There certainly shouldn't be an increase in the memory usage over time - do you have more details? How many batches does this happen across? If you're returning atom arrays then it might accumulate those but otherwise they get written to disk.
@dhiraj82, we're aiming to release guidance on compiling the RMSNorm's soon, with those you should be able to run 600 residues on 46 Gbs (roughly halves peak memory consumption and makes it twice as fast) - but it'll still be a bit tight. Also +1 to @Cookiemaster33's suggestion
Hi Jasper and @Cookiemaster33, I did tried to reduce the batch size to 1 without much help. I am able to run it on A100 with 80 gb ram but these are limited in numbers in our HPC so difficult to get into. I got the job done but it will be helpful to be able to run these computation on other GPU with less memory.

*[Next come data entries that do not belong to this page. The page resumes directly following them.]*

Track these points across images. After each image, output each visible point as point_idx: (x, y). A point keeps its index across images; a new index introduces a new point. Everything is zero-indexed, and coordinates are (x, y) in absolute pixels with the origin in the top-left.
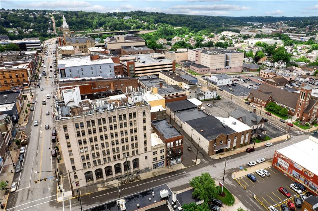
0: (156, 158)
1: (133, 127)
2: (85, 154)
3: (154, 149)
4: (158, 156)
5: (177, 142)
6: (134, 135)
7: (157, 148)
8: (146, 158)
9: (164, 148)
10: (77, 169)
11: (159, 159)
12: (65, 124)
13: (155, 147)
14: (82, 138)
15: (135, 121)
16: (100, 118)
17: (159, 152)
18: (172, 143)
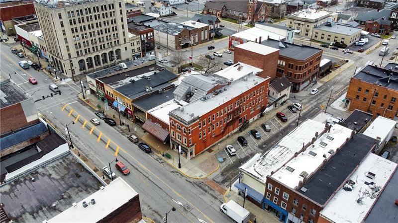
0: (134, 49)
1: (113, 18)
2: (78, 42)
3: (131, 40)
4: (136, 47)
5: (149, 35)
6: (114, 25)
7: (134, 40)
8: (126, 48)
9: (139, 40)
10: (72, 57)
11: (136, 51)
12: (59, 12)
13: (132, 39)
14: (74, 26)
15: (114, 12)
16: (86, 8)
17: (135, 43)
18: (145, 35)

I want to design a total 1300 AA and got out of memory for A100 80gb, do you have any suggestions?
@ttnnguyen1 1300 AA is too big a target and even if you are able to run it without memory issue, it will take long time to get enough binders generated for filtering and validation. I would suggest to truncate it to the domain you are targeting. my target is 600 aa because I am targeting heterotetrameric complex for stabilization purpose and I want binders to make contact with all four subunit. I am still using minimal number of residues (one small domain from each) required for heterotetramerization and targeting. I am not sure if rfdiffusion will like cutting in the domain in a way which generates several gaps.